Transmission of HIV via breast feeding
The risk of mother to child transmission of HIV is estimated to be as high as 25-35%. Transmission can occur in the uterus, during delivery, and during the breastfeeding period, although not much is known about the rates of infection via breast feeding.
According to Jean Humphrey and colleagues, who conducted a study of more than 4000 Zimbabwean infants and mothers who ever tested HIV positive during the 24 month study period, the risk of breastfeeding associated transmission can be as high as one in four. The proportion of infants who were infected at two years of age was higher in women who seroconverted during the postnatal period (that is, during maternal primary infection) than in those who did not appear to seroconvert during breast feeding (that is, were chronically infected; 24% v 14%).

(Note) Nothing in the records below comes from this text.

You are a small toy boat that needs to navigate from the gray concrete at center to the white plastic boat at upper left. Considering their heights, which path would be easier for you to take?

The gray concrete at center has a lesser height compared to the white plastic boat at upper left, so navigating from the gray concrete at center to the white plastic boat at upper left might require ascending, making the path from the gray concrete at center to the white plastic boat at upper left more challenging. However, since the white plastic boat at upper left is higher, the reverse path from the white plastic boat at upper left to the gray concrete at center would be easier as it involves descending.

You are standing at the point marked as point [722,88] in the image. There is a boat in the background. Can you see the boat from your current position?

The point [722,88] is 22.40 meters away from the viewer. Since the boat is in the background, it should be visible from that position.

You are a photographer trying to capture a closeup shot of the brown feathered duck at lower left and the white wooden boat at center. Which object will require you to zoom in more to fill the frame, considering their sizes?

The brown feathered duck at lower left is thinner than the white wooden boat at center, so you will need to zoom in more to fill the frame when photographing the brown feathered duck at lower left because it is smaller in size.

The authors also found that among women who seroconverted postnatally, roughly two thirds of cases of breastfeeding associated transmission occurred during the first three months after infection, when antibody levels would be too low to be detected by diagnostic tests designed to detect HIV antibodies, such as ELISA. As such, repeat HIV testing of women during antenatal care would miss these women and would thus have only a modest effect on breastfeeding associated HIV transmission, they say.

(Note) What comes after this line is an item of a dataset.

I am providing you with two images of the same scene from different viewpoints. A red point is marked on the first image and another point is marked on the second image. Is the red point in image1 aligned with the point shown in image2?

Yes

Writing in a linked editorial, Jeffrey Stringer and M Bradford Guffey agree with this sentiment, adding: “only primary prevention will protect infants against transmission from mothers who are acutely infected but seronegative at the time of testing.”
Deaths in early life in England: what explains the gap between rich and poor?
The brilliant gapminder.org website, founded by Swedish professor of international health Hans Rosling, has an array of animated graphics about poverty and mortality, including this one on neonatal deaths worldwide. Unsurprisingly, the UK hardly figures on gapminder.org’s global charts. But even in the UK trends in neonatal mortality raise important questions.
Lucy Smith and colleagues’ retrospective cohort study analysed time trends in perinatal mortality in England to understand why poorer babies are at increasingly greater risk than richer ones, despite a government target to reduce the deprivation gap in infant mortality in England by 10% between 2003 and 2010. While all cause neonatal mortality fell from 31.4 per 10 000 live births in 1997-9 to 25.1 per 10 000 live births in 2006-7, excess deaths associated with deprivation increased from 32.3% in 1997-9 to 51.0% in 2003-5 and then decreased to 37.5% in 2006-7. Nearly 80% of the deprivation gap was explained by differences in deaths related to either immaturity or congenital anomalies.
In the full online version of the paper the authors say that research on the link between deprivation and prematurity should be a major priority: “Our lack of understanding about the everyday environmental influences on the risk of preterm birth and major congenital abnormalities seems to be a significant impediment to the development of a rational strategy for diminishing the influence of deprivation on measures of early childhood mortality.”